### EXCERPT
════════════════════

In the current economic climate, importing common medications is particularly problematic. To support domestic industries and reduce reliance on imports, the government should consider restricting imports of vitamins, antibiotics, pain killers, ointments, antacids, gastric medications, paracetamol and medications for blood pressure and diabetes. While the government advocates for reducing imports and increasing exports, it has yet to implement concrete policies and regulations to support domestic industries. This inconsistency hinders the realisation of self-reliance.

The government’s role in protecting investments in the pharmaceutical industry is crucial. The capital invested by banks, which ultimately belongs to the people, should be safeguarded. To ensure this, the government should implement a domestic marketing system. If such measures are not taken, the government must be held accountable for potential losses to the people’s investments.

In Nepal,
1. Indian, Bangladeshi, and Pakistani products dominate the market, while Nepal exports virtually nothing to these countries.
2. Additionally, food supplements are being imported from India as medicines without proper regulatory inspection of their manufacturing facilities.
3. The number of brands in Nepal exceeds 25,000, a significantly higher percentage compared to neighbouring countries.
4. Industries with substantial investments are gradually shutting down.
5. Imports continue to surge, leading to an expected increase in the trade deficit.
6. Nepali pharmaceutical industries are adopting the latest technologies, including biotechnology, biosimilars, and anti-snake venom and anti-cancer drugs.

════════════════════

### ENTRIES PROVIDED
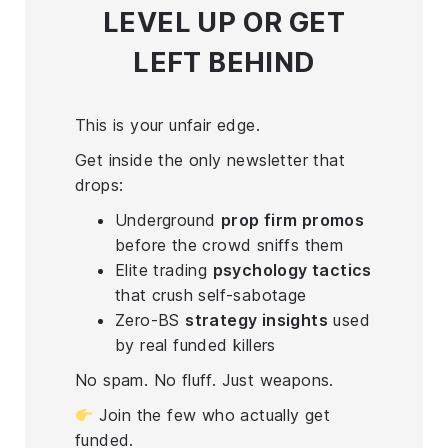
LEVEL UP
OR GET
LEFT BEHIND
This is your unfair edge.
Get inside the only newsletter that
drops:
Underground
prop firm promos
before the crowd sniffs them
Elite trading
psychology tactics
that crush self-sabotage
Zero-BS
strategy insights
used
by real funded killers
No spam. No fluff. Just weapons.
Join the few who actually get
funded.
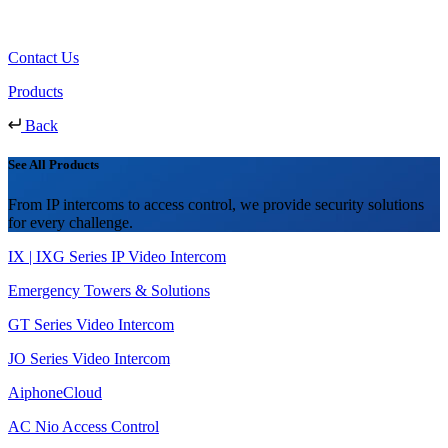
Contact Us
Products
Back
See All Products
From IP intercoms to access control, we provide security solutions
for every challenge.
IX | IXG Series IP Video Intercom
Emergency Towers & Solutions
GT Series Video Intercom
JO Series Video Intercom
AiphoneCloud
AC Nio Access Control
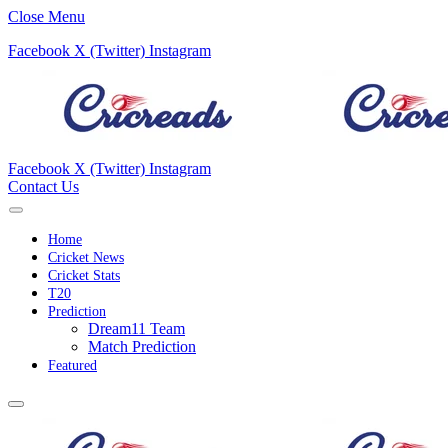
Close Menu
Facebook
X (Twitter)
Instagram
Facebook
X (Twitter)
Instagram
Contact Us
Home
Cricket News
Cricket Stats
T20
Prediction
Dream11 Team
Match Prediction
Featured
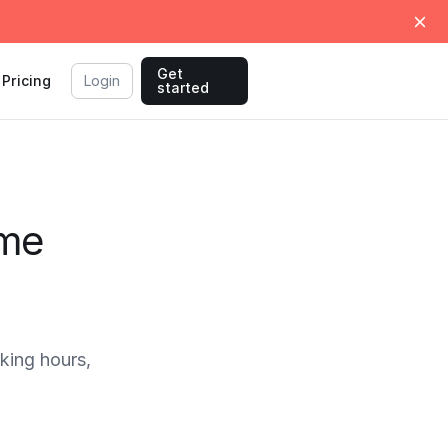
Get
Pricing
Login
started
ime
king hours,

════════════════════

### EXERCISE AIM
Quote the whole text on medicine imports and Nepal's pharmaceutical industry, word for word.

### OUTPUT FOR THIS EXERCISE
In the current economic climate, importing common medications is particularly problematic. To support domestic industries and reduce reliance on imports, the government should consider restricting imports of vitamins, antibiotics, pain killers, ointments, antacids, gastric medications, paracetamol and medications for blood pressure and diabetes. While the government advocates for reducing imports and increasing exports, it has yet to implement concrete policies and regulations to support domestic industries. This inconsistency hinders the realisation of self-reliance.

The government’s role in protecting investments in the pharmaceutical industry is crucial. The capital invested by banks, which ultimately belongs to the people, should be safeguarded. To ensure this, the government should implement a domestic marketing system. If such measures are not taken, the government must be held accountable for potential losses to the people’s investments.

In Nepal,
1. Indian, Bangladeshi, and Pakistani products dominate the market, while Nepal exports virtually nothing to these countries.
2. Additionally, food supplements are being imported from India as medicines without proper regulatory inspection of their manufacturing facilities.
3. The number of brands in Nepal exceeds 25,000, a significantly higher percentage compared to neighbouring countries.
4. Industries with substantial investments are gradually shutting down.
5. Imports continue to surge, leading to an expected increase in the trade deficit.
6. Nepali pharmaceutical industries are adopting the latest technologies, including biotechnology, biosimilars, and anti-snake venom and anti-cancer drugs.